Bricks and Sticks: One of the quietest corners of the real estate market. Investment opportunities for ‘Bricks and Sticks’ have been few and far between, especially during the recession. Now though, with the economy turning around. With our local real estate market rebounding and the forecast looking good. Banks are starting to lend again on property and this is exactly when you need to be flourishing.
Banks and private commercial real estate lenders today are seeing massive amounts of competition in the commercial financing market.
Because people’s credit ratings are improving significantly. Leaving them with much better loan options and a better chance of getting a home loan that they could only dream of before.
When you think about it though, it makes perfect sense. Every one is trying to boost the market, because everyone needs a place to live. The faster the housing sales pick up, decrease foreclosures and unemployment. The banks benefit from making money on their own investment. While the rest of us get to harvest sweet, ripe opportunity from up and coming investments.
‘Bricks and Sticks’ commercial properties offer some of the biggest opportunities around.
Trading or investing in something small and Often times referred to as ‘blue chip’ assets. This trend has shown to not only protect the investor, but also create some extremely high returns on investments when ‘re-performing’ and re-leasing. Usually means upgrading old and established properties, to new improved ready to rent ‘product’.

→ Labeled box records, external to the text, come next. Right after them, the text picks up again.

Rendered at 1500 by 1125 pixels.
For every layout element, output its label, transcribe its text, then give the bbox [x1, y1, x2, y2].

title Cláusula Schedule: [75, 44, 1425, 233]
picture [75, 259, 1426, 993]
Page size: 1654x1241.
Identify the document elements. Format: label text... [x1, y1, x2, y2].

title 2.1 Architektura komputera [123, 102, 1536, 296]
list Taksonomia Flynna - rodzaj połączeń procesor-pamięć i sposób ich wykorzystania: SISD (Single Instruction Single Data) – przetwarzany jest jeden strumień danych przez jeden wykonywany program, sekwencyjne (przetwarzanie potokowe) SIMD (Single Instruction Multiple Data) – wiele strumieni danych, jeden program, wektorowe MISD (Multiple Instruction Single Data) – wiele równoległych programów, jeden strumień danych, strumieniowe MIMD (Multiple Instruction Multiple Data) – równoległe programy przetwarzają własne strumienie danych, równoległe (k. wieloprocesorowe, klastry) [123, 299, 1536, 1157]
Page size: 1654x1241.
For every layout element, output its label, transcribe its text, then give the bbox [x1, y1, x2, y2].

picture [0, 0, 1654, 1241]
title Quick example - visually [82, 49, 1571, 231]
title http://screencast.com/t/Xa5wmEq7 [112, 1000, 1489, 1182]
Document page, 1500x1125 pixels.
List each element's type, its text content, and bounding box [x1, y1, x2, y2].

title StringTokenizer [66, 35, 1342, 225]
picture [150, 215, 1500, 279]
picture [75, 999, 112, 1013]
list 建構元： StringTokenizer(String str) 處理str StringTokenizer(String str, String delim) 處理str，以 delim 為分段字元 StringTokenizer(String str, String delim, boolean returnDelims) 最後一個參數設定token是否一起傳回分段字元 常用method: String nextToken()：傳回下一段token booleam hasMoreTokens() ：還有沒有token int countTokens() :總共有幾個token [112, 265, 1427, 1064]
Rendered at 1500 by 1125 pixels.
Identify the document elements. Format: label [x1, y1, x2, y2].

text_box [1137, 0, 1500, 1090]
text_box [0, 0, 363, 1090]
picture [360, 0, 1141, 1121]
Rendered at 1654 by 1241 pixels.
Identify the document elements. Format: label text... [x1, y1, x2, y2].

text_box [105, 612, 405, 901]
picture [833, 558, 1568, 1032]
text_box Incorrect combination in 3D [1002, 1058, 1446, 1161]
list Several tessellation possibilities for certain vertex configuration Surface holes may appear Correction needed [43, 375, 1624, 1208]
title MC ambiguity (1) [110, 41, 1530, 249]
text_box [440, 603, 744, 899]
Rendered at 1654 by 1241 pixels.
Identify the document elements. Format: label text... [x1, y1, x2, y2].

The biggest, most popular growth market in commercial real estate is retail strip shopping centres. Because of a revitalized market, many opportunities are available to be savvy investor or commercial property specialist.
Retail strip shopping centre
A retail strip shopping centre is basically an old building, suited for old retailing and improved tenancy mix. Overhauling the property so it can be used more efficiently and more productively with better tenants and a modern service/ebin building exterior may pose some risk. In general though, the risk is manageable and lucrative because of the large development, leasing and trading space.
A retail strip shopping centre is made up of several smaller strips of shops housed in the centre where they can be joined to create small independent outlets and thus increase the shopping experience.
When applied the right way, this strategy can help a staid neighbourhood get a facelift and become something much more than just a run down site with a ten storey building.
Most projects will need smaller improvements to attract tenants, but it’s better for the investor to do minor upgrades and alterations to the building than risking major risks by doing major works.As you can see though, this is a key factor that makes this type of commercial real estate so attractive to mid and long term investors.
The return on investment from durable, long -term tenants will always be the focus of the project. Tenants like ‘open a coffee shop’ type tenants because it means they are more likely to give them every new customer they can, versus providing a food service and behave like a restaurant.
If you want maximum returns on your investments, with minimal risk, then the best strategy would be to invest in ‘Bricks and Sticks’, refurbishment and renewal of tenanted properties. Understanding how to accomplish this on a commercial basis with minimal impact on existing tenants will make you the money.
Let’s look at the following example to illustrate the power of doing it on a commercial scale. Traditionally, a club owner or investor (usually) buys a property with a good location, solid tenants and many years of age. In this scenario, strengthening the property with renovations (replace each with brand new units), and a tenant mix revamping to provide many new choices. The net effect will be a great improvement in the property’s user experience.
Retail shopping centre
For example, a great retail shopping centre could have a single theme or theme for life. A great tenant will see this as an opportunity to strengthen the brand and provide additional revenue. Depending on the agreement you might enter into, it can extend this concept into ‘enceclosure’ styled tenant mix options too. That means – for example – you might have a different tenant on each floor who chooses to have a particular colour scheme, which bleeds off to different tenants in various ways. The one thing is that you don’t want to see this as a minuscule little change, but one that can make a huge difference in how customers perceive your property.
Also, some strategy does not involve altering the tenant mix at all. You might be lucky to have a slightly older or ‘pooled’ tenancy. This is where you would be happy to provide minor work with some cosmetic refurbishments on just two or three units.